Aujourd’hui, le dépistage de masse du cancer de la prostate n’est pas recommandé en France par les autorités sanitaires. En revanche, un dépistage individuel peut être proposé après discussion avec le médecin traitant ou l’urologue, notamment pour les hommes présentant des facteurs de risque ou des antécédents familiaux. Il repose sur deux examens complémentaires : le dosage du PSA (antigène spécifique de la prostate) par analyse sanguine et le toucher rectal. Ces examens ne suffisent pas à poser un diagnostic avec certitude, mais permettent d’orienter vers des investigations complémentaires.
2. Comment limiter les risques d’avoir un cancer de la prostate ?
En dehors du régime alimentaire et des facteurs environnementaux, les facteurs de risque identifiés ne sont pas considérés comme réellement « évitables ». L’âge est ainsi le premier facteur de risque : rare avant 50 ans, le cancer de la prostate augmente progressivement avec l’âge.
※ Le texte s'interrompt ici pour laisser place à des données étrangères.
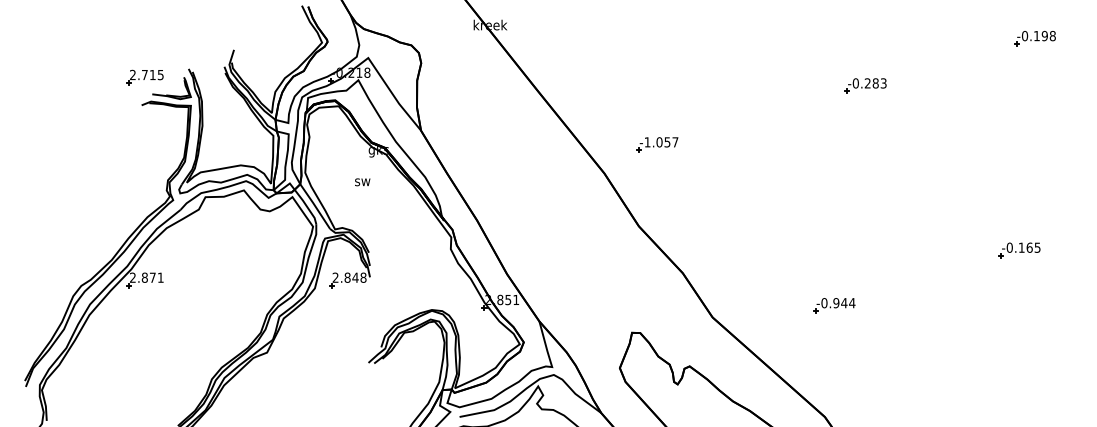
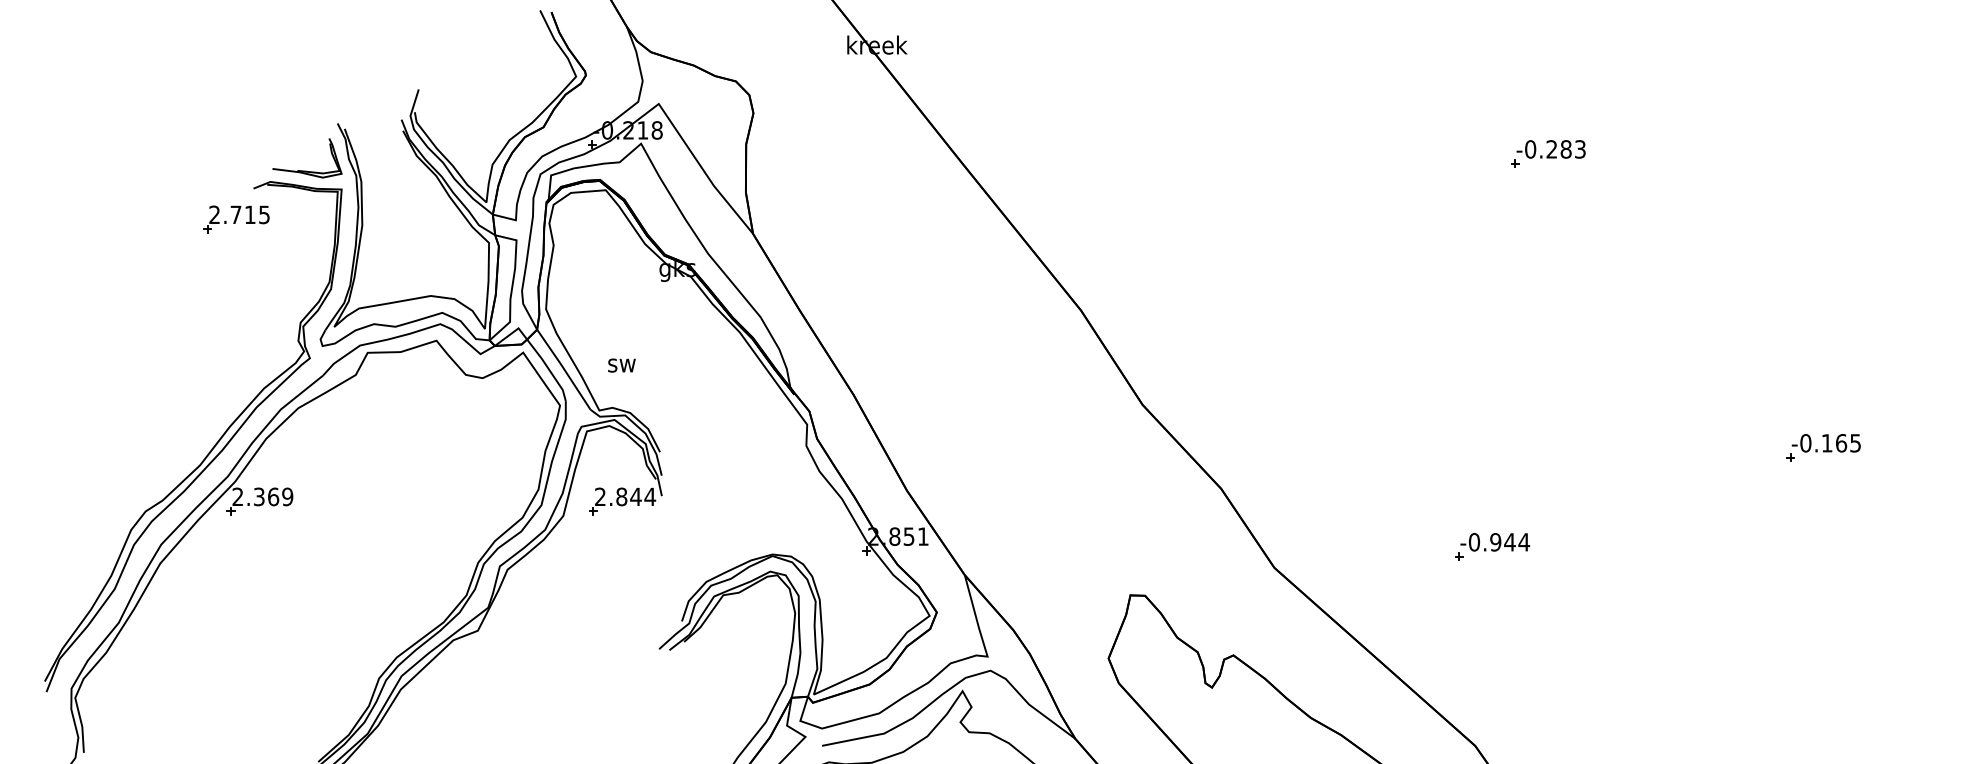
part: (1034, 38) -> (1850, 69), removed
part: (144, 77) -> (235, 219), moved
part: (657, 144) -> (1175, 258), removed
text: (362, 182) -> (621, 365), moved
text: (152, 277) -> (272, 496), 2.871 -> 2.369
text: (363, 277) -> (650, 496), 2.848 -> 2.844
Les antécédents familiaux et certains facteurs génétiques jouent également un rôle et peuvent justifier un suivi spécifique pour agir au plus tôt sur un éventuel cancer.
3. Quelles douleurs peut-on ressentir en cas de cancer de la prostate ?
Au début de la maladie, des troubles urinaires peuvent déclencher des brûlures ou des douleurs lors des mictions. En phase métastatique, la tumeur peut générer des douleurs dans le bassin, les hanches, le bas du dos ou les os. Des douleurs osseuses inexpliquées (notamment chez un homme âgé) doivent conduire à consulter un médecin.
4. Est-ce qu’on guérit d’un cancer de la prostate ?
Lorsqu’il est diagnostiqué à un stade localisé, le cancer de la prostate peut être guéri dans la très grande majorité des cas. Les traitements proposés varient selon le stade et le grade de la tumeur : surveillance active pour les cancers peu agressifs, chirurgie (ablation totale de la prostate), radiothérapie externe ou curiethérapie pour les tumeurs localisées, hormonothérapie associée à la chimiothérapie ou aux thérapies ciblées pour les formes avancées. En France, la survie nette à 5 ans est d’environ 93 % tous stades confondus.
5. Quelle est la mortalité du cancer de la prostate ?
Malgré son incidence élevée (premier des cancers masculins en France), le cancer de la prostate présente un bon pronostic. Il représente la 3e cause de décès par cancer chez les hommes, avec 9 228 décès enregistrés en 2022. Le taux de mortalité est en baisse régulière, avec une diminution moyenne de 2,2 % par an entre 2012 et 2022, grâce notamment aux progrès diagnostiques et thérapeutiques.